95% des mails que nous recevons d’agences de communication sont insultants. Ils nous prennent :
– soit pour des débiles sans jugement ni capacité à comprendre les attendus de l’envoi (fausse complicité, ton pseudo-djeunz, …)
– soit pour des boutons sur lesquels appuyer (merci de faire un billet sur ce truc qui ne vous intéresse pas)
– soit pour des machines (copie merdique de mail qui n’a rien à voir avec nous, envoi de communiqué de presse inepte et sans introduction)

Je n’ai pas trop ce problème ici, mais à la Blogothèque, toutes proportions gardées, c’est impressionnant le nombre de mails que nous pouvons recevoir nous engageant à écouter des morceaux de ska-hardcore, de teenage-emo, de chanteurs-belges-à-texte, de musique folklorique bretonne, etc., pour en faire l’article… si par miracle nous tombions sous le charme. Des gens qui n’ont jamais lu plus de trois lignes de notre site, mais à qui on a dit que nous étions « influents ». C’est la star-académisation du monde ; peu importe d’être talentueux ou d’avoir quelque chose à proposer : il est nettement plus important de faire parler de soi. Après tout, cela permet de gagner de l’argent sans faire d’études…

Le billet de Versac vient en écho de celui de Laurent « Embruns » à propos d’un totor d’école de commerce nommé Julien Veillon qui le spamme à coup de ces phrases indignes d’un collégien qui passent pour le champ sémantique du « sympa » dans le business de la com’, et ce pour l’encourager à relayer un « buzz » quelconque. Le nom de famille du monsieur a été retiré du billet initial au motif qu’il ne serait que le bouc émissaire de toute une « profession » (« engeance » serait un mot mieux choisi), mais cela me fait essentiellement penser à ces cyclistes pris en flagrant délit de dopage dont la seule défense consiste à clamer que tout le monde le fait et que leur exposition publique serait d’une tendancieuse injustice.

Au collège, weblog d’un enseignant en Seine-Saint-Denis.

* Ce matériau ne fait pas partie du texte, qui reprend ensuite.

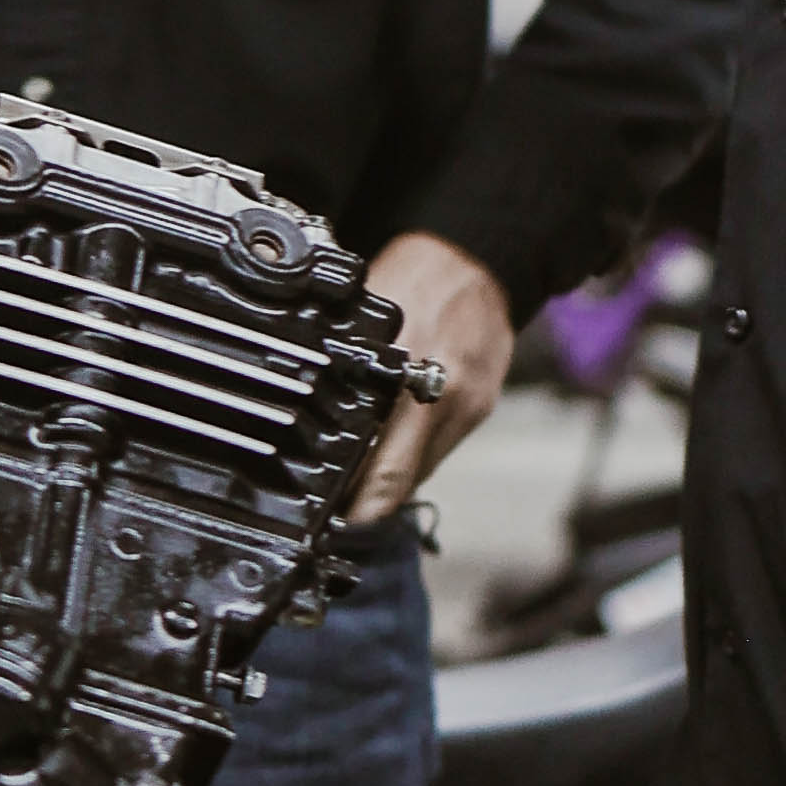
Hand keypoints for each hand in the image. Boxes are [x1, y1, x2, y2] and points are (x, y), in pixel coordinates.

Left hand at [347, 231, 515, 521]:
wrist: (476, 257)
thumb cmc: (414, 276)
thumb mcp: (365, 317)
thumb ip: (340, 366)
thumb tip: (303, 411)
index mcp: (411, 377)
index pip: (383, 469)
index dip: (357, 508)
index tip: (332, 528)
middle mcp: (446, 400)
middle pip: (404, 482)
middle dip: (369, 509)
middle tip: (336, 526)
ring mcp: (470, 407)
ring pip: (423, 470)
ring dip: (392, 481)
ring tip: (357, 489)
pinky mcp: (482, 407)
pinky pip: (442, 448)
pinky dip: (415, 454)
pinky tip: (394, 448)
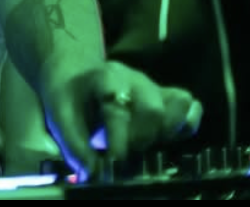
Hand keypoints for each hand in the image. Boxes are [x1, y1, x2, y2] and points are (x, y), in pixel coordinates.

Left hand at [41, 60, 201, 180]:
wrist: (76, 74)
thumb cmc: (69, 97)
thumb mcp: (60, 117)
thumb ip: (75, 147)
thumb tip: (94, 175)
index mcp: (105, 78)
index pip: (119, 108)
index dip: (118, 139)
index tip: (112, 161)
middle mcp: (134, 79)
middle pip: (153, 110)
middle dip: (141, 139)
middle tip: (125, 153)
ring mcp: (154, 86)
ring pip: (178, 105)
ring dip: (166, 133)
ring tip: (146, 145)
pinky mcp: (167, 96)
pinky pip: (190, 106)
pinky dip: (185, 125)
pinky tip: (165, 138)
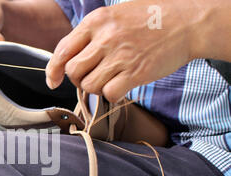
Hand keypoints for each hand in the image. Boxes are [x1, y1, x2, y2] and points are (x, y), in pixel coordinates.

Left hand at [45, 0, 208, 101]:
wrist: (187, 22)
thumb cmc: (150, 19)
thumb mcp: (115, 15)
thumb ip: (92, 35)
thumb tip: (71, 59)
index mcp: (96, 21)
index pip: (62, 51)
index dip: (53, 70)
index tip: (53, 81)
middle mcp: (105, 38)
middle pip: (74, 72)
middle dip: (79, 79)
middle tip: (93, 76)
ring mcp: (120, 56)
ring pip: (89, 85)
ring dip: (97, 88)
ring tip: (111, 78)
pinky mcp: (135, 72)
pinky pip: (109, 94)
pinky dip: (113, 95)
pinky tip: (123, 86)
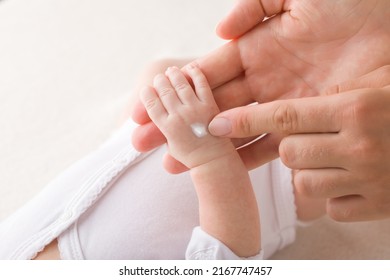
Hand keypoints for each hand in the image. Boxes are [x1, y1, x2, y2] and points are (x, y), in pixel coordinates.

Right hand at [132, 0, 389, 172]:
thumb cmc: (355, 4)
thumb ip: (255, 5)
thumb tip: (219, 32)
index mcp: (256, 50)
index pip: (204, 74)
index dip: (173, 91)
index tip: (145, 107)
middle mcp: (262, 82)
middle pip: (207, 107)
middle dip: (174, 124)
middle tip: (142, 142)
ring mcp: (280, 107)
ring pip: (230, 132)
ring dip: (199, 147)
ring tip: (169, 163)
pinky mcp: (302, 127)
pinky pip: (267, 146)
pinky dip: (241, 159)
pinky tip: (214, 169)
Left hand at [208, 66, 389, 221]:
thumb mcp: (376, 86)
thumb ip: (331, 96)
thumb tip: (282, 110)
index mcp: (358, 108)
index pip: (285, 115)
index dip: (244, 119)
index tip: (216, 124)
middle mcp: (361, 145)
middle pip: (289, 153)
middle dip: (289, 147)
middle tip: (309, 140)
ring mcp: (369, 180)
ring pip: (304, 182)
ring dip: (309, 172)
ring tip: (332, 160)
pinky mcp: (377, 207)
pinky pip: (330, 207)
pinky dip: (332, 197)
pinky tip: (349, 182)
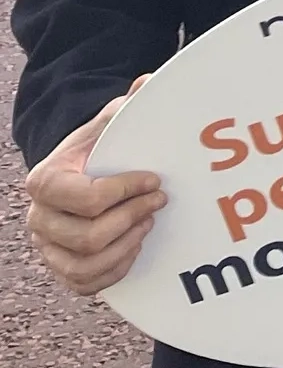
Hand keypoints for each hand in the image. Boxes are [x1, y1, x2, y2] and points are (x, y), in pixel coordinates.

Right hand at [24, 88, 163, 296]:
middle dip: (131, 218)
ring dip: (125, 246)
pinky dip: (114, 269)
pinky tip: (134, 246)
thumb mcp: (109, 123)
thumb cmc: (98, 147)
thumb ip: (126, 107)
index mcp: (46, 181)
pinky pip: (85, 283)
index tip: (154, 179)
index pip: (86, 198)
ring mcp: (47, 246)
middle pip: (87, 237)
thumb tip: (148, 83)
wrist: (80, 171)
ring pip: (85, 265)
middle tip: (159, 202)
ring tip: (147, 223)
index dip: (126, 191)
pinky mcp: (60, 267)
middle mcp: (39, 218)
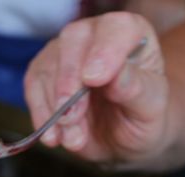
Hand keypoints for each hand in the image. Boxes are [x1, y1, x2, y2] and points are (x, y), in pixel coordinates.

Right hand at [24, 12, 168, 162]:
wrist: (123, 139)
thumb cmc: (142, 117)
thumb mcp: (150, 109)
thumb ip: (137, 90)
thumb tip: (117, 77)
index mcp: (130, 34)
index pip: (116, 28)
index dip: (104, 51)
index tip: (95, 79)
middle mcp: (95, 36)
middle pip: (73, 42)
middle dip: (69, 82)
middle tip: (72, 118)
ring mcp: (66, 53)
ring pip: (49, 66)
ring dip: (56, 109)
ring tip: (73, 140)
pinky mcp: (45, 74)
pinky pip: (34, 87)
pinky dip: (41, 115)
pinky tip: (54, 137)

Faute de pouvoir expliquer dans leur complexité les tenants et les aboutissants d’un évènement historique, nous risquons, nous professeurs, de devoir nous en tenir à exalter une figure héroïque totalement décontextualisée. Guy Môquet quittera le domaine de l’histoire et des faits pour devenir une espèce d’abstraction exemplaire — un objet susceptible, comme le prouvent ses mésaventures actuelles, de toutes les manipulations, à commencer par celle qui l’amènera directement à l’insignifiance la plus complète.
(…)
Franchement, ce genre de simplification ne figure pas parmi mes pratiques pédagogiques préférées, et elle m’apparaît même dangereuse et malhonnête ; car sans tomber dans le relativisme, je ne crois pas que la tâche de l’école soit de panthéoniser telle ou telle figure dans l’esprit de ses élèves, de les inviter à suivre tel ou tel héros. Je ne suis pas un professeur de morale. Je suis un professeur d’histoire. J’enseigne, j’essaie d’enseigner, la complexité du réel.

Et aussi :

Plus tard, j’ai passionnément aimé le latin. Cette langue morte depuis 1500 ans, qu’écrivaient encore quelques moines du Vatican, ressemblait à un code secret dont la clé se trouvait dans d’interminables tableaux de déclinaisons. Hic, haec, hoc. Hunc, hanc, hoc. Hujus, hujus, hujus. Huic huic huic. Hoc hac hoc. Beauté raide et hoquetante de ces incantations magiques. En m’échinant sur les périodes de Cicéron ou de Salluste, je n’éprouvais aucun sentiment d’inutilité ; il me semblait au contraire que mes efforts finiraient par me faire accéder à un sens que ne bornait ni la langue latine ni l’histoire romaine, mais qui portait au-delà, dans une métaphysique.
Plus tard encore, après le bac, j’ai perdu cette rigueur, j’ai négligé d’entretenir ma mémoire, et je le regrette. Mais je crois que tout ce que ces efforts de jeunesse ont laissé en moi est bon.